• Required actions:
1. In the poetry prompts post, rewrite the passage from "6. Imagine writing" to "like from above.", substituting "place" for "landscape".
2. In the poetry prompts post, what letter should the first word of the poem start with in the fifth prompt?
[[ Text under study, beginning ]]
Saturday, June 14, 2025

Sidewalk Prompts & Ink-Stained Beginnings

By Yodi Vaden 

Every poem begins with a nudge—sometimes a whisper, sometimes a sharp tug. I carry prompts like chalk in my pocket: they mark the path, but it’s your steps that make the story.

These prompts aren't just for you—they’re the very ones guiding the poems on this blog. Use them how you like. Follow them loosely. Let them detour. Let them open doors.

Writing Prompts to Begin With:

1. Write from the perspective of your favorite animal. What do they notice that we overlook?

2. Think of a fear that visited you once—unexpectedly or often. What places, sounds, or feelings stirred it?

3. Begin with a dream. One you remember fully—or just in fragments. What feeling does it leave behind?

4. Make a list of five things you can’t live without. Blend the physical and intangible. Write a poem where each one quietly appears.

5. Start a poem with a word that begins with the letter X. Don’t overthink it—just let it take you somewhere unexpected.

6. Imagine writing to someone who doesn’t exist. What would you say to them? What might they write back?

7. Choose a landscape you love—a city skyline, a coastline, a patch of woods—and write what it looks like from above.

8. Write a poem in steps: how to fall in or out of love. Let the number of steps match the rhythm of the experience.

9. Recall a time your hero cracked a little—just enough to become real. Write what shifted.

10. Take three things you dislike about yourself. Recast them as hidden strengths. Let your poem argue both sides.

11. Reimagine a scene from your favorite movie. Change the ending, the outcome, or the mood—and tell it as a poem.

12. What community or cause do you feel part of? Write a poem that captures its heartbeat.

13. Write about distance—what feels far, what’s drifting closer, and what you’ve left behind on purpose.
[[ Text under study, end ]]
[[ Dataset section, beginning ]]
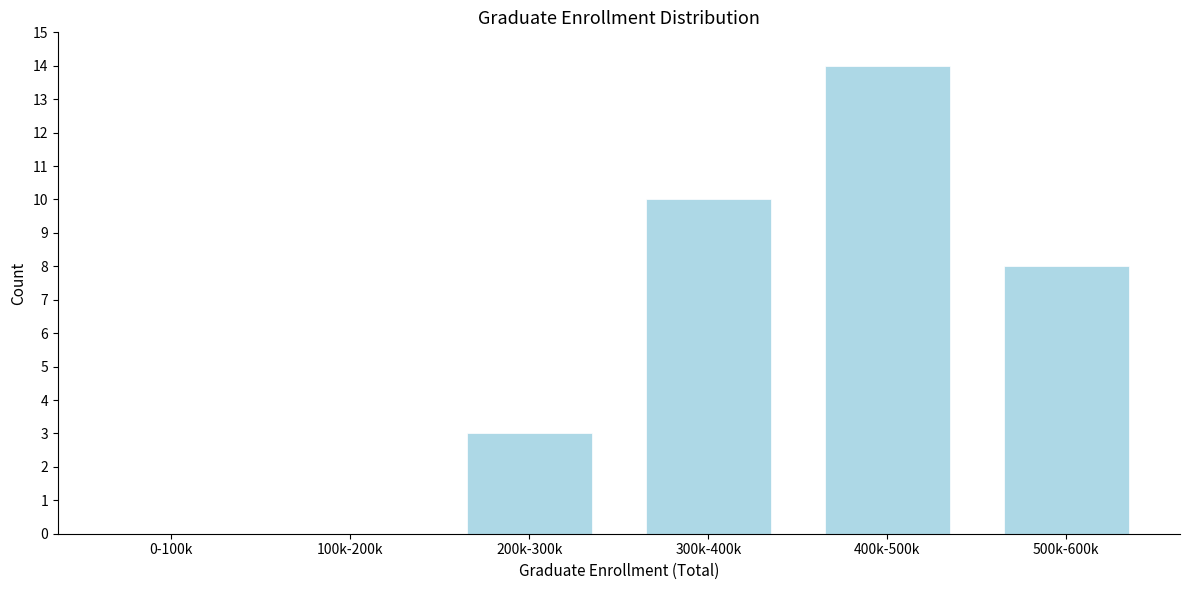

Reading left to right, extract all data points from this chart.

0-100k=0	100k-200k=0	200k-300k=3	300k-400k=10	400k-500k=14	500k-600k=8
[[ Dataset section, end ]]
• Results of the exercise:
1.
6. Imagine writing to someone who doesn’t exist. What would you say to them? What might they write back?

7. Choose a place you love—a city skyline, a coastline, a patch of woods—and write what it looks like from above.

2. The letter X.